ABSTRACT

The context for the practice of social work and community psychiatric nursing (CPN) as well as the development of community mental health centres (CMHC) is provided by the increasing emphasis since 1945 on community care of the mentally ill. To a large degree this arose from the development of psychotropic drugs in the 1950s, which revolutionized the control of major mental illness, such as schizophrenia, creating an atmosphere of therapeutic optimism. This was allied to a growing disenchantment with hospitals as an appropriate setting for managing mental illness, and the potential debilitating effect of institutional care (Goffman, 1961). The term ‘institutional neurosis’ described a process by which hospital regimes created individuals with characteristics such as submissiveness, apathy and a shuffling gait (Barton, 1959). Closely associated with this was the preferred notion of ‘normalization’: ‘The conviction that if people with handicaps are treated like everyone else, their handicaps will cease to be of importance to them and to society’ (Jones, 1988, p. 90).

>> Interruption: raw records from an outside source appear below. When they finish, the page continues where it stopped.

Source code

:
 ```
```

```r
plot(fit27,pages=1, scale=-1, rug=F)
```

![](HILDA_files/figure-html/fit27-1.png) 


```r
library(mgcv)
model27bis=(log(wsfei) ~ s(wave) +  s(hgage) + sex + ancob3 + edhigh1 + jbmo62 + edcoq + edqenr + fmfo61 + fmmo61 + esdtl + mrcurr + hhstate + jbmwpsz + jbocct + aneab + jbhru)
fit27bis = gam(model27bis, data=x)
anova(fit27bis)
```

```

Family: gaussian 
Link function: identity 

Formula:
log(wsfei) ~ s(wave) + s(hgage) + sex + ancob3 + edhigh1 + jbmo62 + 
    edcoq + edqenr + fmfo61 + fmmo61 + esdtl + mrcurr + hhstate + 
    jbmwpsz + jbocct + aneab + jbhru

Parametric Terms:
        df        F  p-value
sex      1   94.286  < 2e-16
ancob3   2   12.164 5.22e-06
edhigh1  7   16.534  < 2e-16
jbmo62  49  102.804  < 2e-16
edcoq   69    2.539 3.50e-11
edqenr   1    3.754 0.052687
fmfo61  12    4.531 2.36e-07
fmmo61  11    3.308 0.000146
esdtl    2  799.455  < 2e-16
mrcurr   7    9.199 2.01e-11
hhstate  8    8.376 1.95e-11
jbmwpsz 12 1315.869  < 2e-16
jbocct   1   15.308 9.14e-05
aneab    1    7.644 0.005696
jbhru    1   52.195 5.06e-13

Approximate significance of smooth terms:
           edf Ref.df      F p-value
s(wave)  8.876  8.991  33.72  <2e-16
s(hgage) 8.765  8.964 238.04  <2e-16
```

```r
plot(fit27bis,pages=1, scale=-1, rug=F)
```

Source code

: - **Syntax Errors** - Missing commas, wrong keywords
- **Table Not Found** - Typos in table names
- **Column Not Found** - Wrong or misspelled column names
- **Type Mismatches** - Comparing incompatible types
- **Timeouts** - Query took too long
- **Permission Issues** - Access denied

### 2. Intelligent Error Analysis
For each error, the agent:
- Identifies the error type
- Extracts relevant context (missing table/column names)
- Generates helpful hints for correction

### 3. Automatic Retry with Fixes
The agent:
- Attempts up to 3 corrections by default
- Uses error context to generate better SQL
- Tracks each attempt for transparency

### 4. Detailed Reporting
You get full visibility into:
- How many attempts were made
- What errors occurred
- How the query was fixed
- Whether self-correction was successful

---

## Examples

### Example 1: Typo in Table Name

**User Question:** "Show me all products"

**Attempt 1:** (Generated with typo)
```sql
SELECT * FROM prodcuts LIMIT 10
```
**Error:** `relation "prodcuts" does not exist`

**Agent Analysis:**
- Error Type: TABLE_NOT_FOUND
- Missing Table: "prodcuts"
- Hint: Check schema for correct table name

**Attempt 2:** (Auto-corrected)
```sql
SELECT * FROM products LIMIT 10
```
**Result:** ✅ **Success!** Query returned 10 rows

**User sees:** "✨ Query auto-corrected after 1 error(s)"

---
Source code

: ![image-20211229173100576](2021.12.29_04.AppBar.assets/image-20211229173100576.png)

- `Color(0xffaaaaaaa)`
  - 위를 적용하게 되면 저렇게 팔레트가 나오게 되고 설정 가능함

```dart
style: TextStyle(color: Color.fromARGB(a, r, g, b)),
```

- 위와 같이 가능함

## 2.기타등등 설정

In political terms the focus for decarceration of patients was most evident in Powell’s well known speech as Minister of Health planning to halve the number of hospital beds in fifteen years (Powell, 1961), which was followed by the ‘Hospital Plan’, which envisaged the run down and eventual closure of existing hospitals and their replacement by short stay psychiatric units and community care facilities provided by local authorities (Ministry of Health, 1962). Figures for bed occupancy reflect the subsequent reduced emphasis on institutional care: average daily bed occupancy reduced from 118,800 in 1966 to 83,800 in 1976 and 61,500 in 1986 (Department of Health, 1988).